The Vot-ER website connects patients with information about what’s on their ballot, polling place location, and how to register to vote. It also provides suggestions for how healthcare providers can approach those conversations with their patient.

Dr. Naqvi explained she speaks to patients about their voter registration status as they go through a series of health maintenance questions, including immunization and housing status.

“It’s easier to have the conversation with patients that you’ve had longer term relationships with,” said Dr. Naqvi. “Some patients are just surprised we’re having this conversation, some people are really excited we’re talking about it and some people find it irrelevant.”

She estimates she’s helped roughly 15 people register to vote since M Health Fairview started participating two years ago. About a dozen Minnesota clinics and systems have participated in Vot-ER since it launched.

Vot-ER has helped more than 66,000 people register or sign up for mail-in ballots since 2020 nationwide, according to a spokesperson.

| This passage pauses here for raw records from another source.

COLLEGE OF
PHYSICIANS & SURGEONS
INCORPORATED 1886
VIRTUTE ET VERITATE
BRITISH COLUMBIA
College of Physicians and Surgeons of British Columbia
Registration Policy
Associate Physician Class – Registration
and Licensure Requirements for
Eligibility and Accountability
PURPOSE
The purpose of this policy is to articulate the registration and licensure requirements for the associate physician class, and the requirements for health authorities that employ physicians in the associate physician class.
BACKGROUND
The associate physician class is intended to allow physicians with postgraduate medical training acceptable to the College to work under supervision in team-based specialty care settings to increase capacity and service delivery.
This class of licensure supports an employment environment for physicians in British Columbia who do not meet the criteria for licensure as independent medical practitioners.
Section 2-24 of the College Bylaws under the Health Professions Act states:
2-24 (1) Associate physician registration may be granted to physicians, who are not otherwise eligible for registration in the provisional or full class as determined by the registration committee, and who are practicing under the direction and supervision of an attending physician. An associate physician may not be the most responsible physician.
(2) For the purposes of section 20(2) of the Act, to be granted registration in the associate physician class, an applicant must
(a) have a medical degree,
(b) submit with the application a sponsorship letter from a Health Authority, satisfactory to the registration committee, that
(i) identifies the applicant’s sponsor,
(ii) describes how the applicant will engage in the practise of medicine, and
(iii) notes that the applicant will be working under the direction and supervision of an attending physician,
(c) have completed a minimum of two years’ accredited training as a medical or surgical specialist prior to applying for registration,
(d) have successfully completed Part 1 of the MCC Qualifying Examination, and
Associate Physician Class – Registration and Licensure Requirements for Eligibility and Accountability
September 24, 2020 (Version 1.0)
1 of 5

“Civic engagement has a direct impact on social determinants of health, which is housing, food insecurity,” said Dr. Naqvi, who said the pandemic emphasized the role of healthcare in political discourse. “I think it’s been made much more obvious. There’s been a lot of disparities in outcomes with people who are of lower socio-economic status. Uninsured and underinsured people had worse outcomes and I think that’s really brought it to the forefront the need to be engaged in their local communities.”

Robertson sees a clear health benefit of voting among the patients they treat at the MyHealth clinic.

“They all of a sudden have a sense of I can make a difference, my thoughts, my voice matters,” she said.